Nella sceneggiatura di Suburbicon è facile vedere la penna dei fratelli Coen sia nell’intreccio rocambolesco della vicenda, sia nella costruzione dei personaggi che pur essendo cinici e grotteschi rimangono molto naturali e credibili. Gli autori de Il grande Lebowski avevano scritto la sceneggiatura nel lontano 1986, dopo essersi consacrati al pubblico e alla critica con Blood Simple, ma non diedero mai il primo ciak e il film rimase solo su carta per circa vent’anni fino a quando, nel 2005, George Clooney si interessò al progetto. Dopo un lavoro di limatura durato poco più di dieci anni e diverse difficoltà per unire il cast l’ex dottor Ross di E.R. nel 2016 riuscì a dare il via alle riprese.

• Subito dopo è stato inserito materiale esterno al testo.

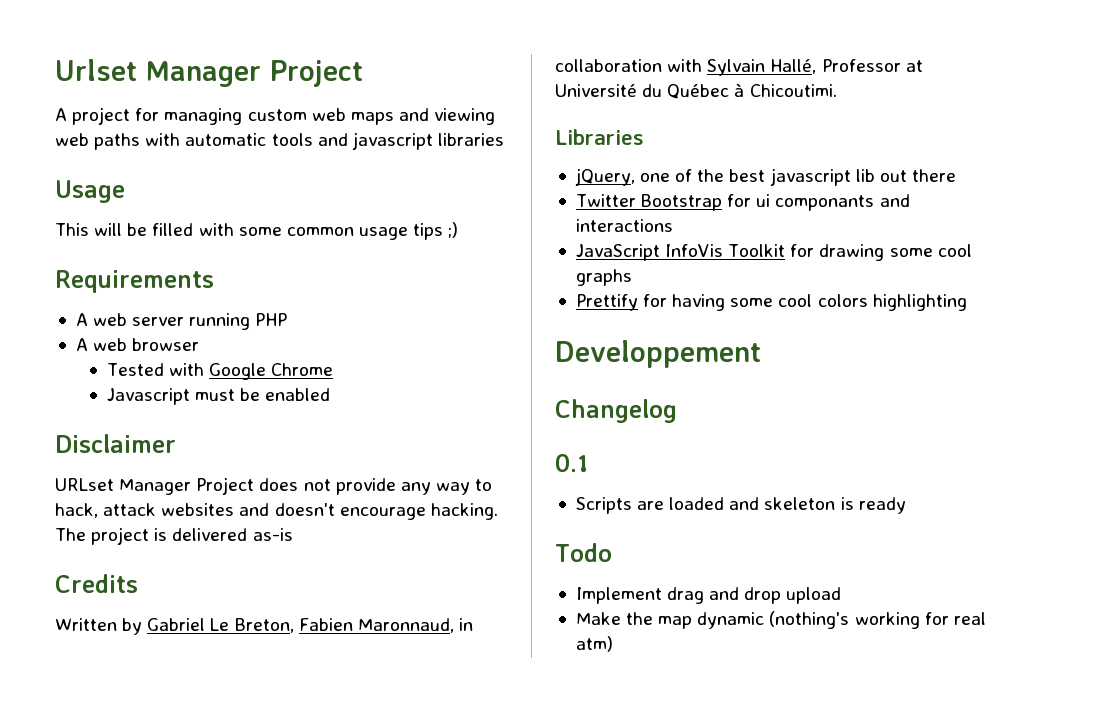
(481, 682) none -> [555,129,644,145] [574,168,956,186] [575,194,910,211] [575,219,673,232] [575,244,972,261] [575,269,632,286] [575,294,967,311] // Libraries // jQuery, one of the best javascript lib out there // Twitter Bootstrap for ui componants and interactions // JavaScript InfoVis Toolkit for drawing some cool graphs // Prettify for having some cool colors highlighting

La messa in scena di Clooney è elegante e ben riuscita, ma spesso troppo immediata perché poco ragionata: la tensione viene affidata troppo spesso solo agli eventi e non al modo in cui sono ripresi. Il climax di tensione che porta al finale è affidato quasi totalmente alla mimica sofferente di Matt Damon e molti cambi di scena risultano inaspettati e bruschi, ma questo effetto improvviso non è del tutto cercato.   

Clooney dimostra di essere un grande regista di attori, ma non riesce ad avere quella brillantezza necessaria per incantare lo spettatore, infatti sul piano grammaticale Suburbicon è piuttosto piatto, solo qualche carrello disseminato qua e là e nessuna scena costruita con attenzione.

L’assenza dei Coen dietro la macchina da presa è la cosa più negativa del film al quale manca proprio la loro estetica e le loro trovate geniali di messa in scena.